> **Job item**: Reproduce from the records below, with no pictures, exactly the lines between the one containing "deve apareser crear" and the one containing "Herkes cezasını az bulurken avukatlarından", inclusive.

═════ Data ═════

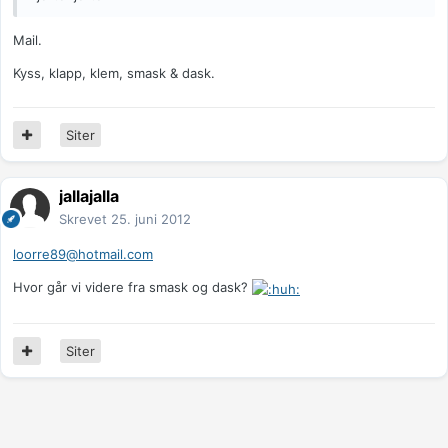
Mail.
Kyss, klapp, klem, smask & dask.
Siter
jallajalla
Skrevet
25. juni 2012
loorre89@hotmail.com
Hvor går vi videre fra smask og dask?
Siter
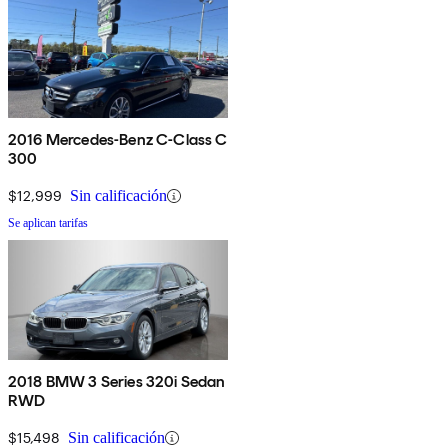
2016 Mercedes-Benz C-Class C
300
$12,999
Sin calificación
Se aplican tarifas
2018 BMW 3 Series 320i Sedan
RWD
$15,498
Sin calificación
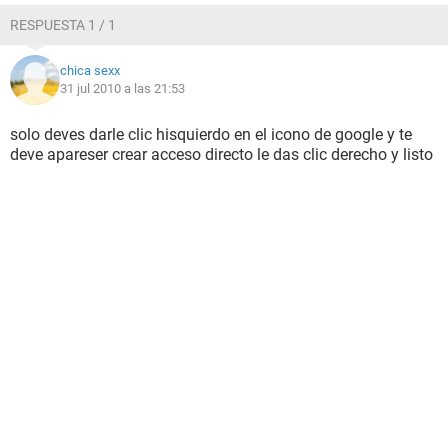
RESPUESTA 1 / 1
chica sexx
31 jul 2010 a las 21:53
solo deves darle clic hisquierdo en el icono de google y te
deve apareser crear acceso directo le das clic derecho y listo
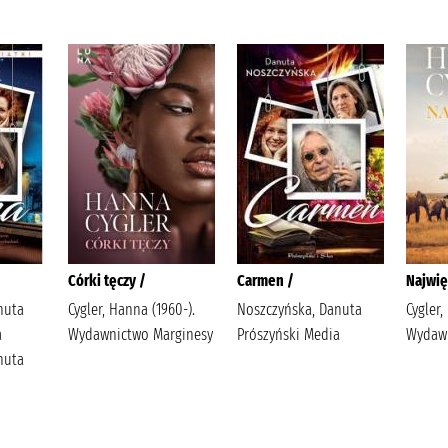
Córki tęczy /
Carmen /
Najwię
nuta
Cygler, Hanna (1960-).
Noszczyńska, Danuta
Cygler,
a
Wydawnictwo Marginesy
Prószyński Media
Wydawn
nuta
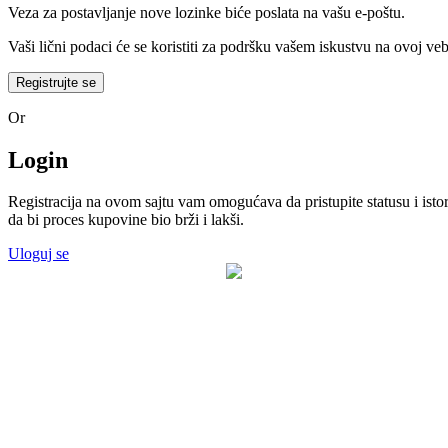
SVIČEVI
Veza za postavljanje nove lozinke biće poslata na vašu e-poštu.
ČISTAČI
Vaši lični podaci će se koristiti za podršku vašem iskustvu na ovoj v
ZVUČNICI
BEŽIČNI ZVUČNICI
Registrujte se
STOJEĆI VEĆE SNAGE
Or
ZVUČNICI 2.0 – 2.1 – 5.1
SOUNDBAROVI
Login
RAČUNARSKA ELEKTRONIKA
SSD
Registracija na ovom sajtu vam omogućava da pristupite statusu i ist
HARDOVI
da bi proces kupovine bio brži i lakši.
PASTA ZA PROCESOR
Uloguj se
TABLETI I SMART SATOVI
SMART SATOVI
TABLETI
OPREMA ZA SATOVE
OPREMA ZA TABLETE
ELEKTRIČNA VOZILA
TROTINETI
BICIKLI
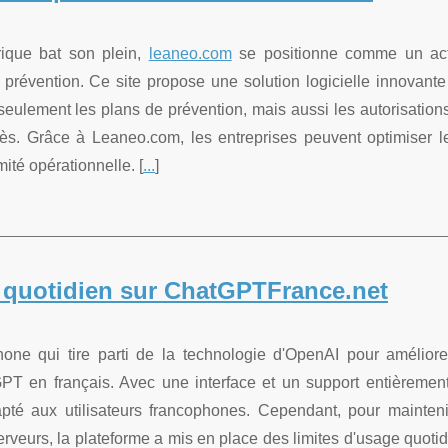
ique bat son plein,
leaneo.com
se positionne comme un ac
prévention. Ce site propose une solution logicielle innovante
 seulement les plans de prévention, mais aussi les autorisation
ccès. Grâce à Leaneo.com, les entreprises peuvent optimiser l
ité opérationnelle. [
...
]
 quotidien sur ChatGPTFrance.net
one qui tire parti de la technologie d'OpenAI pour améliore
atGPT en français. Avec une interface et un support entièremen
apté aux utilisateurs francophones. Cependant, pour mainteni
serveurs, la plateforme a mis en place des limites d'usage quotid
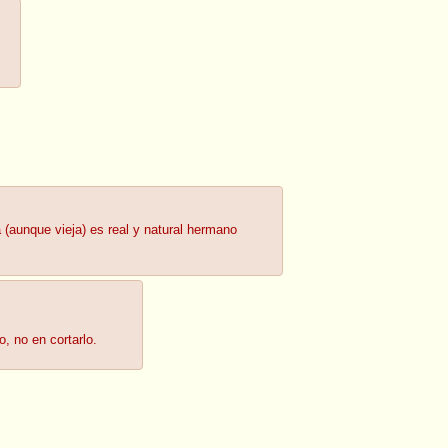
 (aunque vieja) es real y natural hermano
o, no en cortarlo.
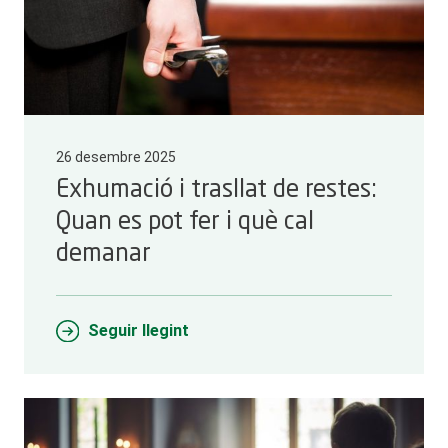
26 desembre 2025
Exhumació i trasllat de restes:
Quan es pot fer i què cal
demanar
Seguir llegint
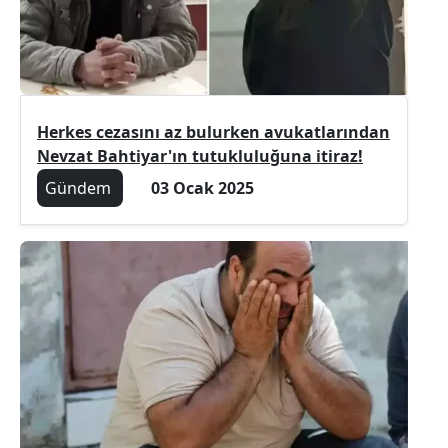
Herkes cezasını az bulurken avukatlarından
Nevzat Bahtiyar'ın tutukluluğuna itiraz!
Gündem
03 Ocak 2025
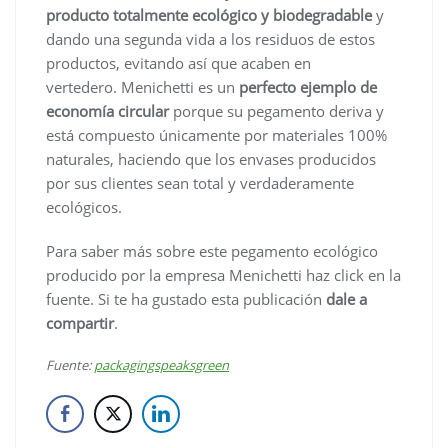
producto totalmente ecológico y biodegradable
y
dando una segunda vida a los residuos de estos
productos, evitando así que acaben en
vertedero. Menichetti es un
perfecto ejemplo de
economía circular
porque su pegamento deriva y
está compuesto únicamente por materiales 100%
naturales, haciendo que los envases producidos
por sus clientes sean total y verdaderamente
ecológicos.
Para saber más sobre este pegamento ecológico
producido por la empresa Menichetti haz click en la
fuente. Si te ha gustado esta publicación
dale a
compartir
.
Fuente:
packagingspeaksgreen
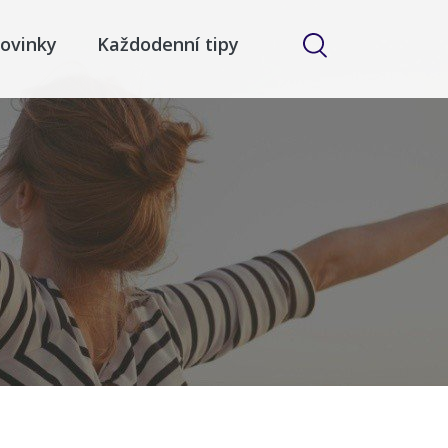
ovinky
Každodenní tipy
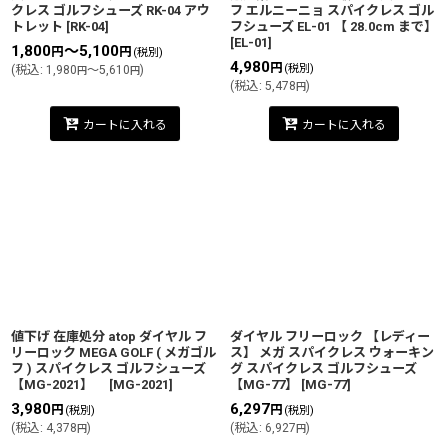
クレス ゴルフシューズ RK-04 アウ
フ エルニーニョ スパイクレス ゴル
トレット
[
RK-04
]
フシューズ EL-01 【 28.0cm まで】
[
EL-01
]
1,800
～5,100
円
円
(税別)
4,980
円
(税別)
(
税込
:
1,980
～5,610
)
円
円
(
税込
:
5,478
)
円
カートに入れる
カートに入れる
値下げ 在庫処分 atop ダイヤル フ
ダイヤル フリーロック 【レディー
リーロック MEGA GOLF ( メガゴル
ス】 メガ スパイクレス ウォーキン
フ ) スパイクレス ゴルフシューズ
グ スパイクレス ゴルフシューズ
【MG-2021】
[
MG-2021
]
【MG-77】
[
MG-77
]
3,980
6,297
円
円
(税別)
(税別)
(
税込
:
4,378
)
(
税込
:
6,927
)
円
円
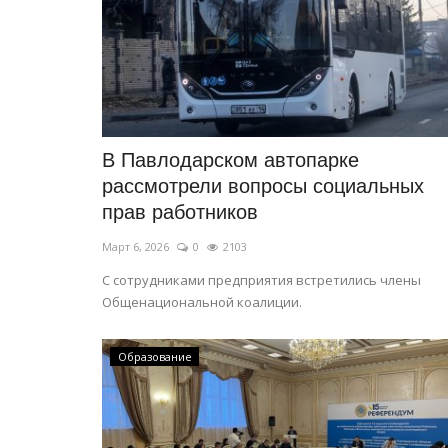
В Павлодарском автопарке
рассмотрели вопросы социальных
прав работников
Март 6, 2026
0
2103
С сотрудниками предприятия встретились члены
Общенациональной коалиции.
Образование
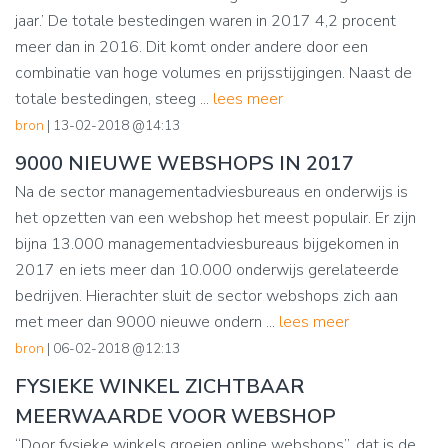
jaar.’ De totale bestedingen waren in 2017 4,2 procent
meer dan in 2016. Dit komt onder andere door een
combinatie van hoge volumes en prijsstijgingen. Naast de
totale bestedingen, steeg ...
lees meer
bron
| 13-02-2018 @14:13
9000 NIEUWE WEBSHOPS IN 2017
Na de sector managementadviesbureaus en onderwijs is
het opzetten van een webshop het meest populair. Er zijn
bijna 13.000 managementadviesbureaus bijgekomen in
2017 en iets meer dan 10.000 onderwijs gerelateerde
bedrijven. Hierachter sluit de sector webshops zich aan
met meer dan 9000 nieuwe ondern ...
lees meer
bron
| 06-02-2018 @12:13
FYSIEKE WINKEL ZICHTBAAR
MEERWAARDE VOOR WEBSHOP
“Door fysieke winkels groeien online webshops”, dat is de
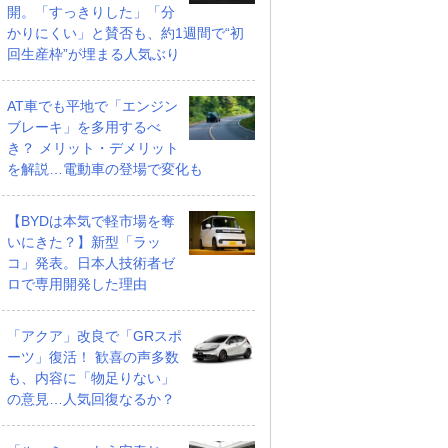
開。「すっきりした」「分
かりにくい」と賛否も、約1週間で“初
回生産枠”が埋まる人気ぶり
AT車でも平地で「エンジン
ブレーキ」を多用するべ
き？ メリット・デメリット
を解説…電動車の登場で変化も
【BYDは本気で軽市場を奪
いにきた？】新型「ラッ
コ」発表。日本人技術者ゼ
ロで専用開発した理由
「アクア」改良で「GRスポ
ーツ」復活！ 歓喜の声多数
も、内容に「物足りない」
の意見…人気回復なるか？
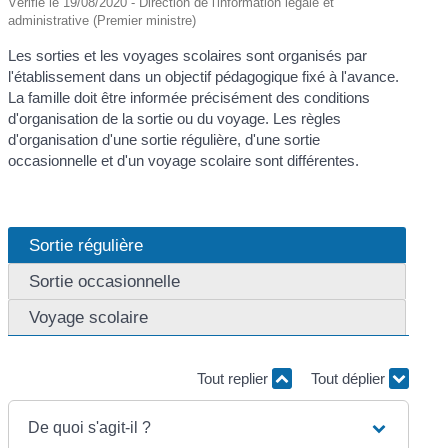
Vérifié le 19/08/2020 - Direction de l'information légale et
administrative (Premier ministre)
Les sorties et les voyages scolaires sont organisés par
l'établissement dans un objectif pédagogique fixé à l'avance.
La famille doit être informée précisément des conditions
d'organisation de la sortie ou du voyage. Les règles
d'organisation d'une sortie régulière, d'une sortie
occasionnelle et d'un voyage scolaire sont différentes.
Sortie régulière
Sortie occasionnelle
Voyage scolaire
Tout replier
Tout déplier
De quoi s'agit-il ?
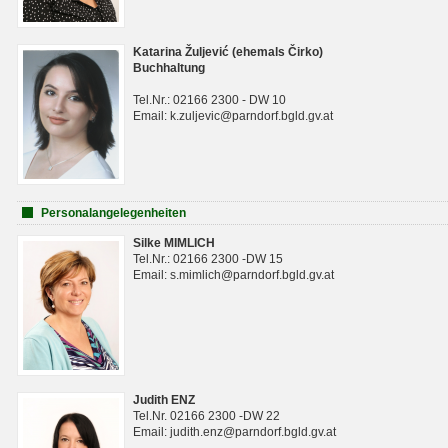
Katarina Žuljević (ehemals Čirko)
Buchhaltung
Tel.Nr.: 02166 2300 - DW 10
Email: k.zuljevic@parndorf.bgld.gv.at
Personalangelegenheiten
Silke MIMLICH
Tel.Nr.: 02166 2300 -DW 15
Email: s.mimlich@parndorf.bgld.gv.at
Judith ENZ
Tel.Nr. 02166 2300 -DW 22
Email: judith.enz@parndorf.bgld.gv.at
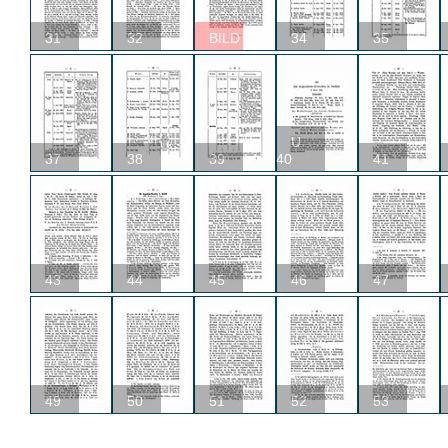
31
32
BILD
34
35
U
37
38
39
40
41
43
44
45
46
47
49
50
51
52
53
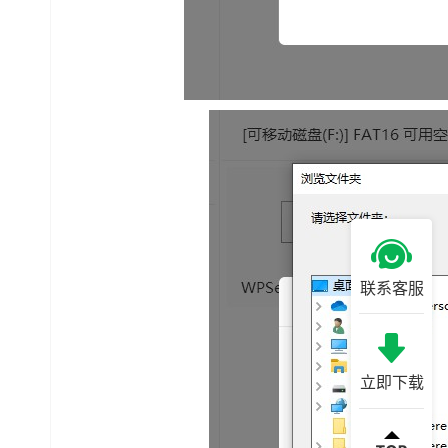
联系客服
立即下载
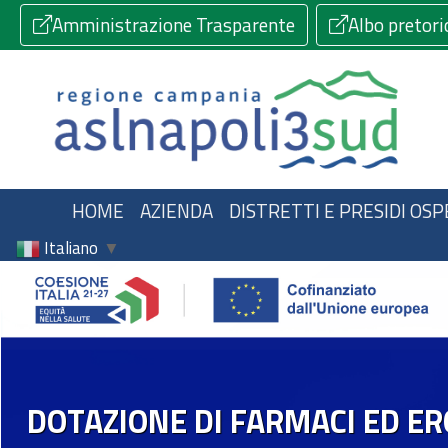
Amministrazione Trasparente
Albo pretori
HOME
AZIENDA
DISTRETTI E PRESIDI OSP
Italiano
▼
DOTAZIONE DI FARMACI ED ER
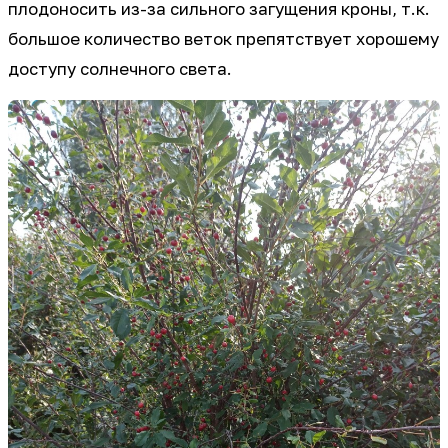
плодоносить из-за сильного загущения кроны, т.к.
большое количество веток препятствует хорошему
доступу солнечного света.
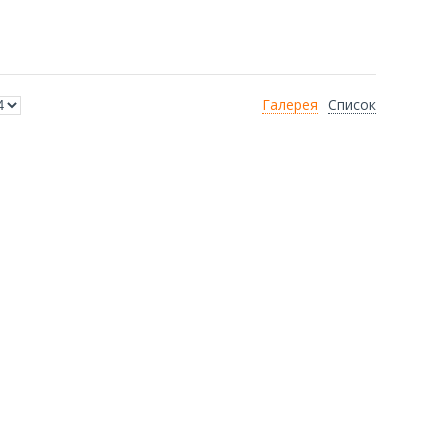
Галерея
Список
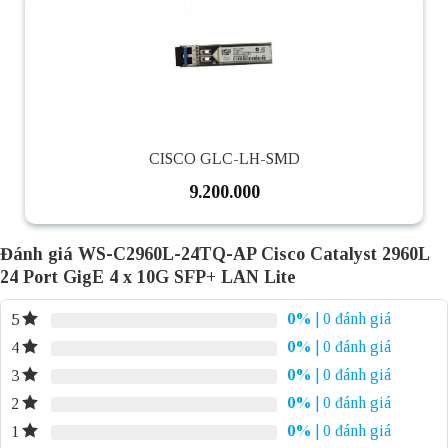
CISCO GLC-LH-SMD
9.200.000
Đánh giá WS-C2960L-24TQ-AP Cisco Catalyst 2960L
24 Port GigE 4 x 10G SFP+ LAN Lite
0%
| 0 đánh giá
5
0%
| 0 đánh giá
4
0%
| 0 đánh giá
3
0%
| 0 đánh giá
2
0%
| 0 đánh giá
1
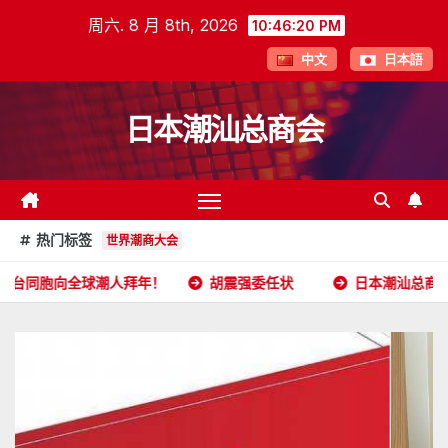
跳
周六. 8 月 8th, 2026
10:46:21 PM
至
中文
日本語
内
容
日本潮汕总商会
热门标签
世界潮商大会
潮人拜年！
胡震强委任状
日本潮汕总商会开放申请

═════

> **Expected answer**:
deve apareser crear acceso directo le das clic derecho y listo
Córki tęczy /
Carmen /
Najwię
nuta
Cygler, Hanna (1960-).
Noszczyńska, Danuta
Cygler,
a
Wydawnictwo Marginesy
Prószyński Media
Wydawn
nuta
SVIČEVI
Veza za postavljanje nove lozinke biće poslata na vašu e-poštu.
ČISTAČI
Vaši lični podaci će se koristiti za podršku vašem iskustvu na ovoj v
ZVUČNICI
BEŽIČNI ZVUČNICI
Registrujte se
STOJEĆI VEĆE SNAGE
Or
ZVUČNICI 2.0 – 2.1 – 5.1
SOUNDBAROVI
Login
RAČUNARSKA ELEKTRONIKA
SSD
Registracija na ovom sajtu vam omogućava da pristupite statusu i ist
HARDOVI
da bi proces kupovine bio brži i lakši.
PASTA ZA PROCESOR
Uloguj se
TABLETI I SMART SATOVI
SMART SATOVI
TABLETI
OPREMA ZA SATOVE
OPREMA ZA TABLETE
ELEKTRIČNA VOZILA
TROTINETI
BICIKLI
ique bat son plein,
leaneo.com
se positionne comme un ac
prévention. Ce site propose une solution logicielle innovante
 seulement les plans de prévention, mais aussi les autorisation
ccès. Grâce à Leaneo.com, les entreprises peuvent optimiser l
ité opérationnelle. [
...
]
 quotidien sur ChatGPTFrance.net
one qui tire parti de la technologie d'OpenAI pour améliore
atGPT en français. Avec une interface et un support entièremen
apté aux utilisateurs francophones. Cependant, pour mainteni
serveurs, la plateforme a mis en place des limites d'usage quotid
 (aunque vieja) es real y natural hermano
o, no en cortarlo.
26 desembre 2025
Exhumació i trasllat de restes:
Quan es pot fer i què cal
demanar
Seguir llegint
Herkes cezasını az bulurken avukatlarından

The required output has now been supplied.